### YOUR ASSIGNMENT
Give all of the records again. Match them exactly.

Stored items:
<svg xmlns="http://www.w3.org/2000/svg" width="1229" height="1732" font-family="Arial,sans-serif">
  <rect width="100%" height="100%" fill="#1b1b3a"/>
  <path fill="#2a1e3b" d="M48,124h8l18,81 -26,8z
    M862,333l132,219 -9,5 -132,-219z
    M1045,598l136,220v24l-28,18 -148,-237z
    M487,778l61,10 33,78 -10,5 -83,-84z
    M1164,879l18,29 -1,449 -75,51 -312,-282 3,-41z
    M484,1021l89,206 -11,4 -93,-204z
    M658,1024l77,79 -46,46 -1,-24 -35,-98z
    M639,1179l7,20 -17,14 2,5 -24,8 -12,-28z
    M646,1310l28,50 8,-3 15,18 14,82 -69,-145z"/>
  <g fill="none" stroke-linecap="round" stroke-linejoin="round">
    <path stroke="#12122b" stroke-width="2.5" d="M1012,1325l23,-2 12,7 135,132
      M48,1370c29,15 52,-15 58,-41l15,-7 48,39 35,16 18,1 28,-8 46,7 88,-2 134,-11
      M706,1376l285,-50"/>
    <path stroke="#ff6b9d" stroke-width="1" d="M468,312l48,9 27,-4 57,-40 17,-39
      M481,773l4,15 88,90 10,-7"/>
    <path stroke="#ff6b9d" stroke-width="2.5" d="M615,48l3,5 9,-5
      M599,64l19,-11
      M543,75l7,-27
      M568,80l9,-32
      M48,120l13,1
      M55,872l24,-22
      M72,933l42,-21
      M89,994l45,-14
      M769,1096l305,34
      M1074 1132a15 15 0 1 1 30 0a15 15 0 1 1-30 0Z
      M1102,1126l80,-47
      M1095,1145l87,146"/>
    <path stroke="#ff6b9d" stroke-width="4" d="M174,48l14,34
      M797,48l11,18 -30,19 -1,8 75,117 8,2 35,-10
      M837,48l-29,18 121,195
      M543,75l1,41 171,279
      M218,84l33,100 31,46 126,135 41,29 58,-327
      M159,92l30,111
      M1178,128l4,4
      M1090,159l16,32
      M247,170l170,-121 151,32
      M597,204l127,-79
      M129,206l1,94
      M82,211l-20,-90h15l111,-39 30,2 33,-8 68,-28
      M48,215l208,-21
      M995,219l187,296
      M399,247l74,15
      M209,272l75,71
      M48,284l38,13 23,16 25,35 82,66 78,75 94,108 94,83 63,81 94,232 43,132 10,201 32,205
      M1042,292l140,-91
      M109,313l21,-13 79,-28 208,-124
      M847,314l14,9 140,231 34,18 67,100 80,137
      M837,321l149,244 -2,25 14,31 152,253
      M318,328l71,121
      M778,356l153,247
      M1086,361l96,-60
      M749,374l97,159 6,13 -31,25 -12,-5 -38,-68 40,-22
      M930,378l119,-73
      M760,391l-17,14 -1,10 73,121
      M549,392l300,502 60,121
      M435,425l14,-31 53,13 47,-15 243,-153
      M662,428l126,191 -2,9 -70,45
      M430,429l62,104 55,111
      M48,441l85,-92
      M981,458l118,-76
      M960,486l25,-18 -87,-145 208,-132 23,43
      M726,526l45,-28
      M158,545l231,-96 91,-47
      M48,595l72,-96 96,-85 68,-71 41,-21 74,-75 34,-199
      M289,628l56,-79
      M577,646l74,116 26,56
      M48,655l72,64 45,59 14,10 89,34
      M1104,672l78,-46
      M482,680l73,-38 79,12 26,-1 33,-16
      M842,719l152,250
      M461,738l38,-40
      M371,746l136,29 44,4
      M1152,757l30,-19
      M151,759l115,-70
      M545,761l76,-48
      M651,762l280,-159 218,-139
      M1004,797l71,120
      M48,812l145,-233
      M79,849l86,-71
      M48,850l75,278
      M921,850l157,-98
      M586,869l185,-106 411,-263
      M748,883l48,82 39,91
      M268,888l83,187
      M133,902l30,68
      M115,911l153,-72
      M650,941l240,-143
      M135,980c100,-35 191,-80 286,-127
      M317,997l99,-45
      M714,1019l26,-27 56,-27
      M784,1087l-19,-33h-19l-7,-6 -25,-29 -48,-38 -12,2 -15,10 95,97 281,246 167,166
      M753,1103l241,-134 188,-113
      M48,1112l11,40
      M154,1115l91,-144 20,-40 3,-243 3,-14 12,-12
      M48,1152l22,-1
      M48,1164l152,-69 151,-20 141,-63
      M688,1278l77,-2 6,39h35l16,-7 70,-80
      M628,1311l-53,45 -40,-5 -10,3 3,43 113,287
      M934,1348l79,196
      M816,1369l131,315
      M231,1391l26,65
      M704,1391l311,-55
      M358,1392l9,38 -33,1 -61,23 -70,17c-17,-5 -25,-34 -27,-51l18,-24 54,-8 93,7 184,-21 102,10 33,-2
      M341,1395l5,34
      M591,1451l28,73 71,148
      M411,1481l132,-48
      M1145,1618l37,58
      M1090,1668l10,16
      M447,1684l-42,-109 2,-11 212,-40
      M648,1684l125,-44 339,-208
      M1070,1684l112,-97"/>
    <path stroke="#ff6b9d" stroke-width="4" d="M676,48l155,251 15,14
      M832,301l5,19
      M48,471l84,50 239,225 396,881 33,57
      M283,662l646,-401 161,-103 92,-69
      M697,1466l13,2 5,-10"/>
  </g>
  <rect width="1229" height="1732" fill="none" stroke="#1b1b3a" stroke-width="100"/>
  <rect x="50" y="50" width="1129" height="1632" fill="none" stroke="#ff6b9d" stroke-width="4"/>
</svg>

### OUTPUT FOR THIS TASK
<svg xmlns="http://www.w3.org/2000/svg" width="1229" height="1732" font-family="Arial,sans-serif">
  <rect width="100%" height="100%" fill="#1b1b3a"/>
  <path fill="#2a1e3b" d="M48,124h8l18,81 -26,8z
    M862,333l132,219 -9,5 -132,-219z
    M1045,598l136,220v24l-28,18 -148,-237z
    M487,778l61,10 33,78 -10,5 -83,-84z
    M1164,879l18,29 -1,449 -75,51 -312,-282 3,-41z
    M484,1021l89,206 -11,4 -93,-204z
    M658,1024l77,79 -46,46 -1,-24 -35,-98z
    M639,1179l7,20 -17,14 2,5 -24,8 -12,-28z
    M646,1310l28,50 8,-3 15,18 14,82 -69,-145z"/>
  <g fill="none" stroke-linecap="round" stroke-linejoin="round">
    <path stroke="#12122b" stroke-width="2.5" d="M1012,1325l23,-2 12,7 135,132
      M48,1370c29,15 52,-15 58,-41l15,-7 48,39 35,16 18,1 28,-8 46,7 88,-2 134,-11
      M706,1376l285,-50"/>
    <path stroke="#ff6b9d" stroke-width="1" d="M468,312l48,9 27,-4 57,-40 17,-39
      M481,773l4,15 88,90 10,-7"/>
    <path stroke="#ff6b9d" stroke-width="2.5" d="M615,48l3,5 9,-5
      M599,64l19,-11
      M543,75l7,-27
      M568,80l9,-32
      M48,120l13,1
      M55,872l24,-22
      M72,933l42,-21
      M89,994l45,-14
      M769,1096l305,34
      M1074 1132a15 15 0 1 1 30 0a15 15 0 1 1-30 0Z
      M1102,1126l80,-47
      M1095,1145l87,146"/>
    <path stroke="#ff6b9d" stroke-width="4" d="M174,48l14,34
      M797,48l11,18 -30,19 -1,8 75,117 8,2 35,-10
      M837,48l-29,18 121,195
      M543,75l1,41 171,279
      M218,84l33,100 31,46 126,135 41,29 58,-327
      M159,92l30,111
      M1178,128l4,4
      M1090,159l16,32
      M247,170l170,-121 151,32
      M597,204l127,-79
      M129,206l1,94
      M82,211l-20,-90h15l111,-39 30,2 33,-8 68,-28
      M48,215l208,-21
      M995,219l187,296
      M399,247l74,15
      M209,272l75,71
      M48,284l38,13 23,16 25,35 82,66 78,75 94,108 94,83 63,81 94,232 43,132 10,201 32,205
      M1042,292l140,-91
      M109,313l21,-13 79,-28 208,-124
      M847,314l14,9 140,231 34,18 67,100 80,137
      M837,321l149,244 -2,25 14,31 152,253
      M318,328l71,121
      M778,356l153,247
      M1086,361l96,-60
      M749,374l97,159 6,13 -31,25 -12,-5 -38,-68 40,-22
      M930,378l119,-73
      M760,391l-17,14 -1,10 73,121
      M549,392l300,502 60,121
      M435,425l14,-31 53,13 47,-15 243,-153
      M662,428l126,191 -2,9 -70,45
      M430,429l62,104 55,111
      M48,441l85,-92
      M981,458l118,-76
      M960,486l25,-18 -87,-145 208,-132 23,43
      M726,526l45,-28
      M158,545l231,-96 91,-47
      M48,595l72,-96 96,-85 68,-71 41,-21 74,-75 34,-199
      M289,628l56,-79
      M577,646l74,116 26,56
      M48,655l72,64 45,59 14,10 89,34
      M1104,672l78,-46
      M482,680l73,-38 79,12 26,-1 33,-16
      M842,719l152,250
      M461,738l38,-40
      M371,746l136,29 44,4
      M1152,757l30,-19
      M151,759l115,-70
      M545,761l76,-48
      M651,762l280,-159 218,-139
      M1004,797l71,120
      M48,812l145,-233
      M79,849l86,-71
      M48,850l75,278
      M921,850l157,-98
      M586,869l185,-106 411,-263
      M748,883l48,82 39,91
      M268,888l83,187
      M133,902l30,68
      M115,911l153,-72
      M650,941l240,-143
      M135,980c100,-35 191,-80 286,-127
      M317,997l99,-45
      M714,1019l26,-27 56,-27
      M784,1087l-19,-33h-19l-7,-6 -25,-29 -48,-38 -12,2 -15,10 95,97 281,246 167,166
      M753,1103l241,-134 188,-113
      M48,1112l11,40
      M154,1115l91,-144 20,-40 3,-243 3,-14 12,-12
      M48,1152l22,-1
      M48,1164l152,-69 151,-20 141,-63
      M688,1278l77,-2 6,39h35l16,-7 70,-80
      M628,1311l-53,45 -40,-5 -10,3 3,43 113,287
      M934,1348l79,196
      M816,1369l131,315
      M231,1391l26,65
      M704,1391l311,-55
      M358,1392l9,38 -33,1 -61,23 -70,17c-17,-5 -25,-34 -27,-51l18,-24 54,-8 93,7 184,-21 102,10 33,-2
      M341,1395l5,34
      M591,1451l28,73 71,148
      M411,1481l132,-48
      M1145,1618l37,58
      M1090,1668l10,16
      M447,1684l-42,-109 2,-11 212,-40
      M648,1684l125,-44 339,-208
      M1070,1684l112,-97"/>
    <path stroke="#ff6b9d" stroke-width="4" d="M676,48l155,251 15,14
      M832,301l5,19
      M48,471l84,50 239,225 396,881 33,57
      M283,662l646,-401 161,-103 92,-69
      M697,1466l13,2 5,-10"/>
  </g>
  <rect width="1229" height="1732" fill="none" stroke="#1b1b3a" stroke-width="100"/>
  <rect x="50" y="50" width="1129" height="1632" fill="none" stroke="#ff6b9d" stroke-width="4"/>
</svg>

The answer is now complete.